TASK PROMPT >> Transcribe all records, preserving every character.

DATA FOR ANALYSIS >>
- - -
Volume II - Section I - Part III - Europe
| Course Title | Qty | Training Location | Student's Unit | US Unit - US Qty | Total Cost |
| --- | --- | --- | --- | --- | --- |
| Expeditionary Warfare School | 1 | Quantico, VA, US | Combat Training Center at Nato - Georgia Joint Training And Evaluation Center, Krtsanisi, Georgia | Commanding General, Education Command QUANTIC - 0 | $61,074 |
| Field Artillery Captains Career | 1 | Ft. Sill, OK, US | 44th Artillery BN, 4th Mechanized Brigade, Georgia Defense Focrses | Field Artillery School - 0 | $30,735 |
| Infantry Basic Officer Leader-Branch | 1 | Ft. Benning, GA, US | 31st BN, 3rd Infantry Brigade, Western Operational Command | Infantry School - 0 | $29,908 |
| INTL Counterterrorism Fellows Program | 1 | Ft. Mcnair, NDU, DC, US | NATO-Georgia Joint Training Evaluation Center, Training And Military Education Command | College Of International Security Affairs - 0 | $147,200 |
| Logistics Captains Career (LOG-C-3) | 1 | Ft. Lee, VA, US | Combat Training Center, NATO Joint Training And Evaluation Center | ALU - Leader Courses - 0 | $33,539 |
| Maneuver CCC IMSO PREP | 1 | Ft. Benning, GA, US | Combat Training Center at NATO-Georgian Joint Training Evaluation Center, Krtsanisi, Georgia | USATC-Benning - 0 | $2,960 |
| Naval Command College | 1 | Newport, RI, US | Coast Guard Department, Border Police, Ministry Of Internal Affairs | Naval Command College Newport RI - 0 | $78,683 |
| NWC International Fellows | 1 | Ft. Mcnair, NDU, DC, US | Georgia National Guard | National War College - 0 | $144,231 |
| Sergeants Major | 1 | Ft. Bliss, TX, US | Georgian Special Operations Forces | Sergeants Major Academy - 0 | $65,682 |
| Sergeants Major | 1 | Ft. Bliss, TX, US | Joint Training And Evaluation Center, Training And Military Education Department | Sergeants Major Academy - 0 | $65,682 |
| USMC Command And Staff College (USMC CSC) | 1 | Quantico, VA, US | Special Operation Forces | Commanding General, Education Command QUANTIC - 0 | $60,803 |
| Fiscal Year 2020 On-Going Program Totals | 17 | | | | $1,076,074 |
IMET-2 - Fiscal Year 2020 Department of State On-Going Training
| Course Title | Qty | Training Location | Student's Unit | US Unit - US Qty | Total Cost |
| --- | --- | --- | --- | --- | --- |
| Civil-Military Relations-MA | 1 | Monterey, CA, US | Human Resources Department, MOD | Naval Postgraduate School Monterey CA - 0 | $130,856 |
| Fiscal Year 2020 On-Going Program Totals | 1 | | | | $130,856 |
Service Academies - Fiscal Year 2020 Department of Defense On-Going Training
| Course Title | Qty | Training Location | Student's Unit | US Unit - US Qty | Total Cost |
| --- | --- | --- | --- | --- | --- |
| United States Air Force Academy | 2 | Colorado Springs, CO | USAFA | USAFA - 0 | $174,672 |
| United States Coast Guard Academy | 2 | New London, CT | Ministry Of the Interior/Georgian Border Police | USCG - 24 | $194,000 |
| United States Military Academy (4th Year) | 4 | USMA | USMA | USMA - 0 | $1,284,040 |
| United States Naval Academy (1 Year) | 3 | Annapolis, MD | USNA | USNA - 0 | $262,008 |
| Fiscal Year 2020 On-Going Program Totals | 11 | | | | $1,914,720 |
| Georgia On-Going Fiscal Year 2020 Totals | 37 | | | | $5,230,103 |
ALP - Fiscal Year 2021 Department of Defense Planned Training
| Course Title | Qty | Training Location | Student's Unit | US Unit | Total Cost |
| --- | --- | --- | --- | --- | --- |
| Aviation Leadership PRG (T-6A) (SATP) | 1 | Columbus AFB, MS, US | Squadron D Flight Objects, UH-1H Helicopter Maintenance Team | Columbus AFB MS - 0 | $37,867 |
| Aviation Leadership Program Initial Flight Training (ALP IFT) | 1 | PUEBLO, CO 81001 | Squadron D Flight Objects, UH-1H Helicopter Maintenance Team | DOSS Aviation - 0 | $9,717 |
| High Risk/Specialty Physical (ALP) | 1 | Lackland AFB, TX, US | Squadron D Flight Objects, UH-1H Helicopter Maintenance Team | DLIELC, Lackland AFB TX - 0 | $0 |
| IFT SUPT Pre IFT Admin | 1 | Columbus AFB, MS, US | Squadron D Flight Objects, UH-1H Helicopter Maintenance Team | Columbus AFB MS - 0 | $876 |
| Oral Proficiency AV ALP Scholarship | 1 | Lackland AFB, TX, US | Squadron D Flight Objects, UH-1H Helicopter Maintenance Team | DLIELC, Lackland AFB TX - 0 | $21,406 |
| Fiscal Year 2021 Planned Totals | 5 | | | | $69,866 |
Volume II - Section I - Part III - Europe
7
- - -
THE COMPLETED TASK >>
Volume II - Section I - Part III - Europe
| Course Title | Qty | Training Location | Student's Unit | US Unit - US Qty | Total Cost |
| --- | --- | --- | --- | --- | --- |
| Expeditionary Warfare School | 1 | Quantico, VA, US | Combat Training Center at Nato - Georgia Joint Training And Evaluation Center, Krtsanisi, Georgia | Commanding General, Education Command QUANTIC - 0 | $61,074 |
| Field Artillery Captains Career | 1 | Ft. Sill, OK, US | 44th Artillery BN, 4th Mechanized Brigade, Georgia Defense Focrses | Field Artillery School - 0 | $30,735 |
| Infantry Basic Officer Leader-Branch | 1 | Ft. Benning, GA, US | 31st BN, 3rd Infantry Brigade, Western Operational Command | Infantry School - 0 | $29,908 |
| INTL Counterterrorism Fellows Program | 1 | Ft. Mcnair, NDU, DC, US | NATO-Georgia Joint Training Evaluation Center, Training And Military Education Command | College Of International Security Affairs - 0 | $147,200 |
| Logistics Captains Career (LOG-C-3) | 1 | Ft. Lee, VA, US | Combat Training Center, NATO Joint Training And Evaluation Center | ALU - Leader Courses - 0 | $33,539 |
| Maneuver CCC IMSO PREP | 1 | Ft. Benning, GA, US | Combat Training Center at NATO-Georgian Joint Training Evaluation Center, Krtsanisi, Georgia | USATC-Benning - 0 | $2,960 |
| Naval Command College | 1 | Newport, RI, US | Coast Guard Department, Border Police, Ministry Of Internal Affairs | Naval Command College Newport RI - 0 | $78,683 |
| NWC International Fellows | 1 | Ft. Mcnair, NDU, DC, US | Georgia National Guard | National War College - 0 | $144,231 |
| Sergeants Major | 1 | Ft. Bliss, TX, US | Georgian Special Operations Forces | Sergeants Major Academy - 0 | $65,682 |
| Sergeants Major | 1 | Ft. Bliss, TX, US | Joint Training And Evaluation Center, Training And Military Education Department | Sergeants Major Academy - 0 | $65,682 |
| USMC Command And Staff College (USMC CSC) | 1 | Quantico, VA, US | Special Operation Forces | Commanding General, Education Command QUANTIC - 0 | $60,803 |
| Fiscal Year 2020 On-Going Program Totals | 17 | | | | $1,076,074 |
IMET-2 - Fiscal Year 2020 Department of State On-Going Training
| Course Title | Qty | Training Location | Student's Unit | US Unit - US Qty | Total Cost |
| --- | --- | --- | --- | --- | --- |
| Civil-Military Relations-MA | 1 | Monterey, CA, US | Human Resources Department, MOD | Naval Postgraduate School Monterey CA - 0 | $130,856 |
| Fiscal Year 2020 On-Going Program Totals | 1 | | | | $130,856 |
Service Academies - Fiscal Year 2020 Department of Defense On-Going Training
| Course Title | Qty | Training Location | Student's Unit | US Unit - US Qty | Total Cost |
| --- | --- | --- | --- | --- | --- |
| United States Air Force Academy | 2 | Colorado Springs, CO | USAFA | USAFA - 0 | $174,672 |
| United States Coast Guard Academy | 2 | New London, CT | Ministry Of the Interior/Georgian Border Police | USCG - 24 | $194,000 |
| United States Military Academy (4th Year) | 4 | USMA | USMA | USMA - 0 | $1,284,040 |
| United States Naval Academy (1 Year) | 3 | Annapolis, MD | USNA | USNA - 0 | $262,008 |
| Fiscal Year 2020 On-Going Program Totals | 11 | | | | $1,914,720 |
| Georgia On-Going Fiscal Year 2020 Totals | 37 | | | | $5,230,103 |
ALP - Fiscal Year 2021 Department of Defense Planned Training
| Course Title | Qty | Training Location | Student's Unit | US Unit | Total Cost |
| --- | --- | --- | --- | --- | --- |
| Aviation Leadership PRG (T-6A) (SATP) | 1 | Columbus AFB, MS, US | Squadron D Flight Objects, UH-1H Helicopter Maintenance Team | Columbus AFB MS - 0 | $37,867 |
| Aviation Leadership Program Initial Flight Training (ALP IFT) | 1 | PUEBLO, CO 81001 | Squadron D Flight Objects, UH-1H Helicopter Maintenance Team | DOSS Aviation - 0 | $9,717 |
| High Risk/Specialty Physical (ALP) | 1 | Lackland AFB, TX, US | Squadron D Flight Objects, UH-1H Helicopter Maintenance Team | DLIELC, Lackland AFB TX - 0 | $0 |
| IFT SUPT Pre IFT Admin | 1 | Columbus AFB, MS, US | Squadron D Flight Objects, UH-1H Helicopter Maintenance Team | Columbus AFB MS - 0 | $876 |
| Oral Proficiency AV ALP Scholarship | 1 | Lackland AFB, TX, US | Squadron D Flight Objects, UH-1H Helicopter Maintenance Team | DLIELC, Lackland AFB TX - 0 | $21,406 |
| Fiscal Year 2021 Planned Totals | 5 | | | | $69,866 |
Volume II - Section I - Part III - Europe
7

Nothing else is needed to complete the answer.